*** Opening of Extracted material ***

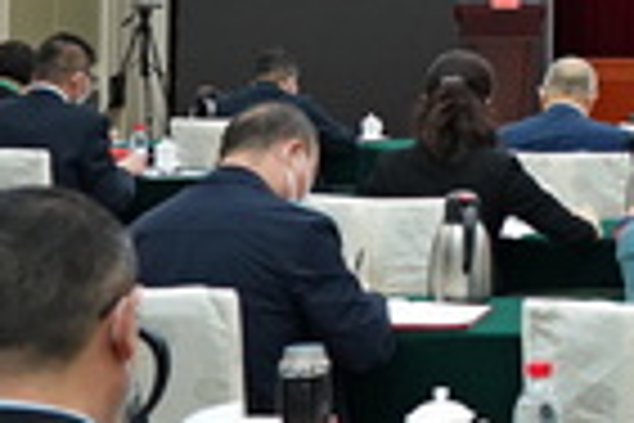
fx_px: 1796
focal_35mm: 102
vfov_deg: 13.1
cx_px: 1079
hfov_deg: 17.1
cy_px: -63
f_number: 4
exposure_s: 1/320
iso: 5000
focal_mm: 24
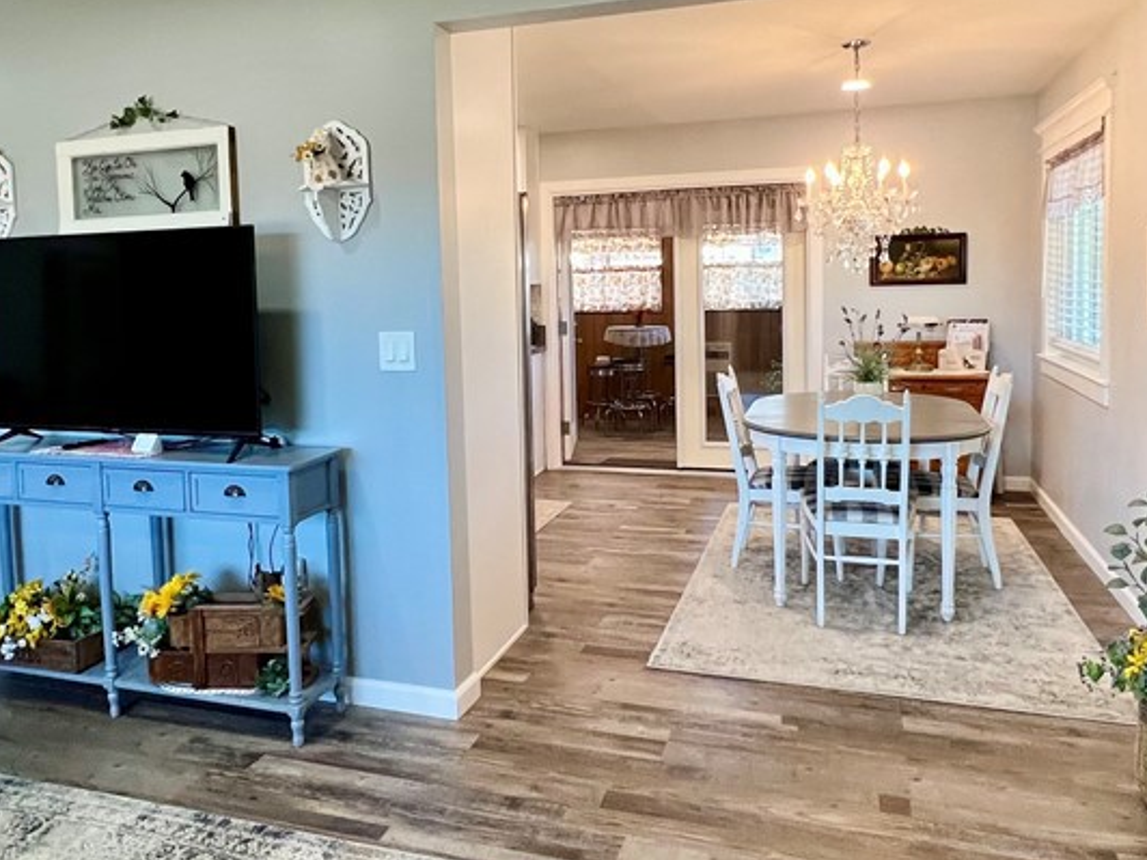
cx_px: 565
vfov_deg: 54.4
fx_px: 828
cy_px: 332
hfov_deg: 69.4
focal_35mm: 25
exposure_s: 1/120
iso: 200
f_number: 1.8
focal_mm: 1.57
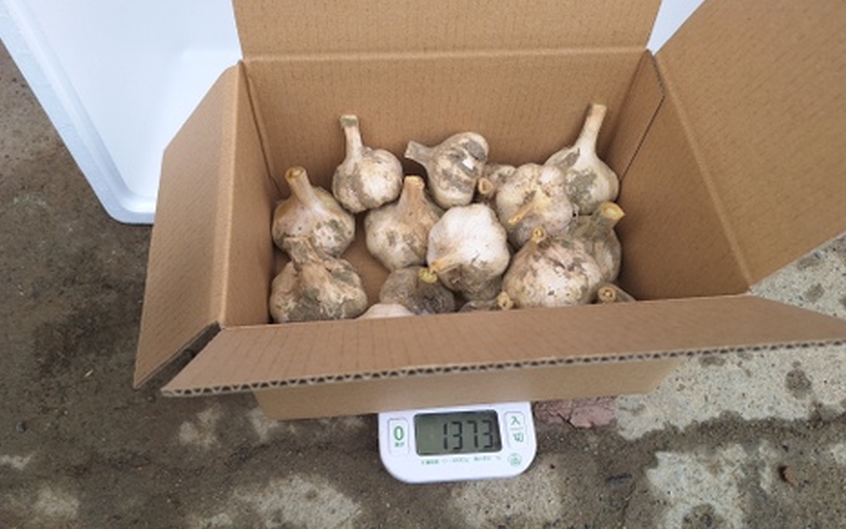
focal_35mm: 25
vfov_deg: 49.0
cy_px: 313
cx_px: 423
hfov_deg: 72.5
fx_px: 576
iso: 40
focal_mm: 5.54
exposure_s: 1/309
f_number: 1.8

*** Close of Extracted material ***

How to complete this task:
Output, exactly, all the records above; include no pictures.

Solution for this problem:
fx_px: 1796
focal_35mm: 102
vfov_deg: 13.1
cx_px: 1079
hfov_deg: 17.1
cy_px: -63
f_number: 4
exposure_s: 1/320
iso: 5000
focal_mm: 24
cx_px: 565
vfov_deg: 54.4
fx_px: 828
cy_px: 332
hfov_deg: 69.4
focal_35mm: 25
exposure_s: 1/120
iso: 200
f_number: 1.8
focal_mm: 1.57
focal_35mm: 25
vfov_deg: 49.0
cy_px: 313
cx_px: 423
hfov_deg: 72.5
fx_px: 576
iso: 40
focal_mm: 5.54
exposure_s: 1/309
f_number: 1.8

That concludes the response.